_Supplied text_
Start of Block

Re: [GENERAL] Handling large number of OR/IN conditions

2009-05-01 Thread Tom Lane
Steve Atkins  writes:
> On May 1, 2009, at 2:42 PM, David Wall wrote:
>> Does anybody know if PG will perform better with the table join  
>> instead of evaluating the series of OR/IN?  The OR/IN has to be  
>> parsed, but the comparisons may be faster than the table join.

> It used to be that populating and then joining with a temporary table  
> was faster than using IN (1, 3, 5, 7, 9, 11, 13) for all but the  
> smallest sets. That's no longer true, and IN() is pretty good.

End of Block

_Directive 1_
Please rewrite the paragraph in the post on OR/IN conditions that begins "It used to be that populating" more briefly, keeping its main facts.

_Extracted records_
Start of Block

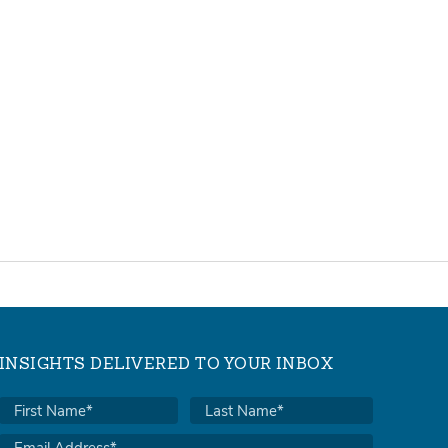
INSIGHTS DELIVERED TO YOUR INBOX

End of Block
Start of Block

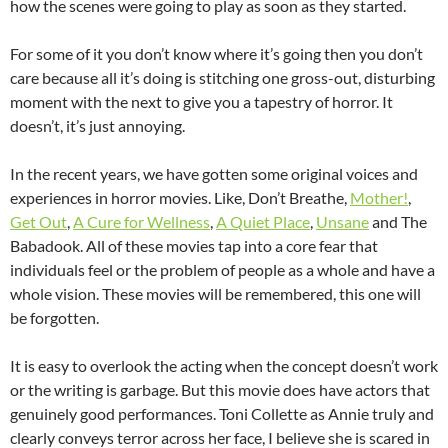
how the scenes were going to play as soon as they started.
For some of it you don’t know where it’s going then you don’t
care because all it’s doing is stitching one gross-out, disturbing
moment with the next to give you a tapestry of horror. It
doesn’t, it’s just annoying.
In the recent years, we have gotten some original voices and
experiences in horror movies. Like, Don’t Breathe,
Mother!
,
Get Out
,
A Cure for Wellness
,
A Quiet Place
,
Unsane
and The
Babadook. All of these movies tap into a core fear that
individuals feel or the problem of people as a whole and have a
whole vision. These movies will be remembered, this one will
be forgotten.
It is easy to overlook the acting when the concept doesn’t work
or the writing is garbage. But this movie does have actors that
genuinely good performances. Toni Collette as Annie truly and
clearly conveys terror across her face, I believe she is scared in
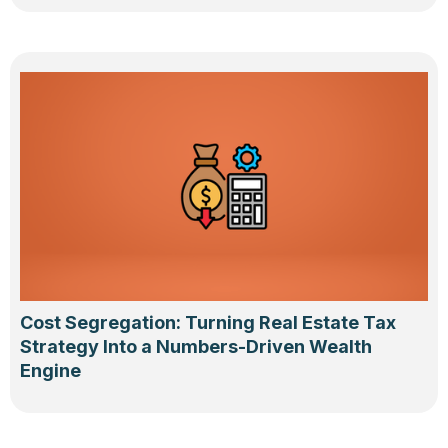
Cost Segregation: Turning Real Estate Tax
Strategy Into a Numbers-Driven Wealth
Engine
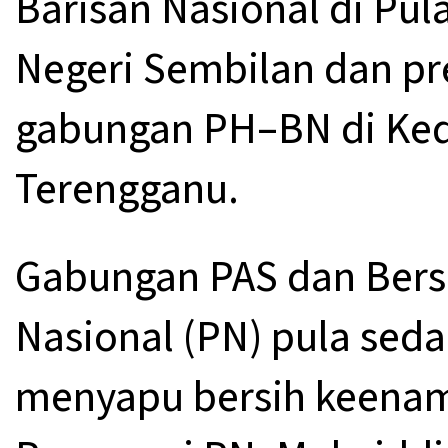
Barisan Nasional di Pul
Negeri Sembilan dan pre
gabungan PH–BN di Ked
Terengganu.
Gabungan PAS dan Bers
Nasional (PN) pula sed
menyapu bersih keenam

End of Block
Start of Block

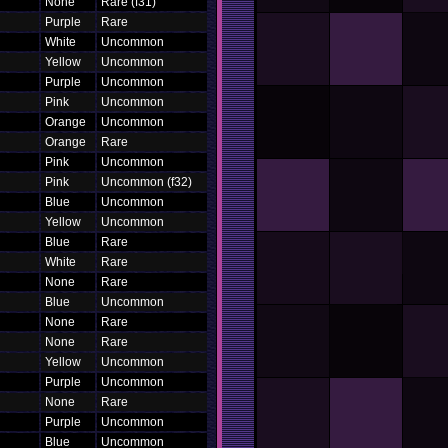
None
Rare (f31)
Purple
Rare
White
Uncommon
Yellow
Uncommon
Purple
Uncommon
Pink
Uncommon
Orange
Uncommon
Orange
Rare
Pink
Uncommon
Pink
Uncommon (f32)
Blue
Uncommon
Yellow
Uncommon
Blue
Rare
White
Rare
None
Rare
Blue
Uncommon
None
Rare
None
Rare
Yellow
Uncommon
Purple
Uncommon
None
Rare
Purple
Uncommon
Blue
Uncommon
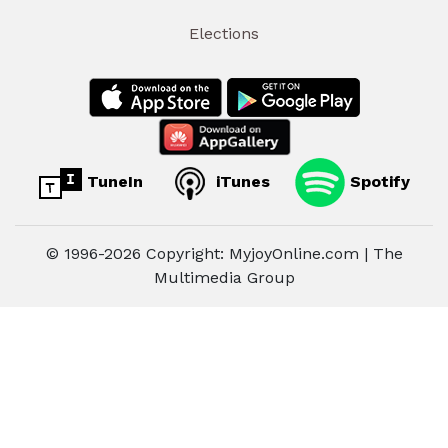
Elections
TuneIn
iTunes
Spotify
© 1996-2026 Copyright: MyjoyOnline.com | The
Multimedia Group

End of Block

_Directive 2_
Echo the lines of the listing from the line with "how the scenes" up to and including the line with "moment with the".

_Task answer 1_
Joining with a temporary table used to beat IN() for all but the smallest sets. That is no longer true, and IN() now performs well.

_Task answer 2_
how the scenes were going to play as soon as they started.
For some of it you don’t know where it’s going then you don’t
care because all it’s doing is stitching one gross-out, disturbing
moment with the next to give you a tapestry of horror. It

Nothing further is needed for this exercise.